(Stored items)
********************
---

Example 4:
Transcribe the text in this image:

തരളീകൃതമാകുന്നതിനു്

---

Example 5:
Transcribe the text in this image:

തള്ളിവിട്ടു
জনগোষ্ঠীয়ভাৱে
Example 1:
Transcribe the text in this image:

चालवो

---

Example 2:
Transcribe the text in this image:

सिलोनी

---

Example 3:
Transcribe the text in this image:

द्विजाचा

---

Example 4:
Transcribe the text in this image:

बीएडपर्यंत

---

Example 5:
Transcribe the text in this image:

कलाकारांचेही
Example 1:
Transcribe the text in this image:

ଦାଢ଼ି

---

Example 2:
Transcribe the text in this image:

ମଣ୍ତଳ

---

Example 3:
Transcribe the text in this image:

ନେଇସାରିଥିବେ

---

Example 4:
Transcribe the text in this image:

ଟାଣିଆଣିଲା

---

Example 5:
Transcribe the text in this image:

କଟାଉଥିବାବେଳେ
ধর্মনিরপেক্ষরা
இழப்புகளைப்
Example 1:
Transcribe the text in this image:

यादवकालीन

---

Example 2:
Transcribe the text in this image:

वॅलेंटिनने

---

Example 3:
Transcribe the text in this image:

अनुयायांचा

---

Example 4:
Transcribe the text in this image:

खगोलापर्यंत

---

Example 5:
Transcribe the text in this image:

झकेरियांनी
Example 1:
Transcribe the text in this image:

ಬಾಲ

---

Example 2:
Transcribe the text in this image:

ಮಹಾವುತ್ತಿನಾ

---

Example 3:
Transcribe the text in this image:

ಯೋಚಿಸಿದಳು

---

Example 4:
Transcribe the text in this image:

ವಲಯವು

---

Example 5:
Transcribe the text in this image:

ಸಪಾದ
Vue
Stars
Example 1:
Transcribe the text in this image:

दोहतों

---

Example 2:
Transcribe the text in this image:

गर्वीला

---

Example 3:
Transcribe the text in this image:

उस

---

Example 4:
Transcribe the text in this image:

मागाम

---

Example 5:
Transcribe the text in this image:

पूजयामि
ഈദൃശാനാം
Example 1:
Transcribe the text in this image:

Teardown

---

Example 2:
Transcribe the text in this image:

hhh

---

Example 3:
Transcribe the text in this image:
********************
▶ _Exercise aim_
Please give the data again in full, exactly as written.

▶ _Result for this exercise_
---

Example 4:
Transcribe the text in this image:

തരളീകൃതമാകുന്നതിനു്

---

Example 5:
Transcribe the text in this image:

തള്ളിവിട്ടു
জনগোষ্ঠীয়ভাৱে
Example 1:
Transcribe the text in this image:

चालवो

---

Example 2:
Transcribe the text in this image:

सिलोनी

---

Example 3:
Transcribe the text in this image:

द्विजाचा

---

Example 4:
Transcribe the text in this image:

बीएडपर्यंत

---

Example 5:
Transcribe the text in this image:

कलाकारांचेही
Example 1:
Transcribe the text in this image:

ଦାଢ଼ି

---

Example 2:
Transcribe the text in this image:

ମଣ୍ତଳ

---

Example 3:
Transcribe the text in this image:

ନେଇସାରିଥିବେ

---

Example 4:
Transcribe the text in this image:

ଟାଣିଆଣିଲା

---

Example 5:
Transcribe the text in this image:

କଟାଉଥିବାବେଳେ
ধর্মনিরপেক্ষরা
இழப்புகளைப்
Example 1:
Transcribe the text in this image:

यादवकालीन

---

Example 2:
Transcribe the text in this image:

वॅलेंटिनने

---

Example 3:
Transcribe the text in this image:

अनुयायांचा

---

Example 4:
Transcribe the text in this image:

खगोलापर्यंत

---

Example 5:
Transcribe the text in this image:

झकेरियांनी
Example 1:
Transcribe the text in this image:

ಬಾಲ

---

Example 2:
Transcribe the text in this image:

ಮಹಾವುತ್ತಿನಾ

---

Example 3:
Transcribe the text in this image:

ಯೋಚಿಸಿದಳು

---

Example 4:
Transcribe the text in this image:

ವಲಯವು

---

Example 5:
Transcribe the text in this image:

ಸಪಾದ
Vue
Stars
Example 1:
Transcribe the text in this image:

दोहतों

---

Example 2:
Transcribe the text in this image:

गर्वीला

---

Example 3:
Transcribe the text in this image:

उस

---

Example 4:
Transcribe the text in this image:

मागाम

---

Example 5:
Transcribe the text in this image:

पूजयामि
ഈദൃശാനാം
Example 1:
Transcribe the text in this image:

Teardown

---

Example 2:
Transcribe the text in this image:

hhh

---

Example 3:
Transcribe the text in this image:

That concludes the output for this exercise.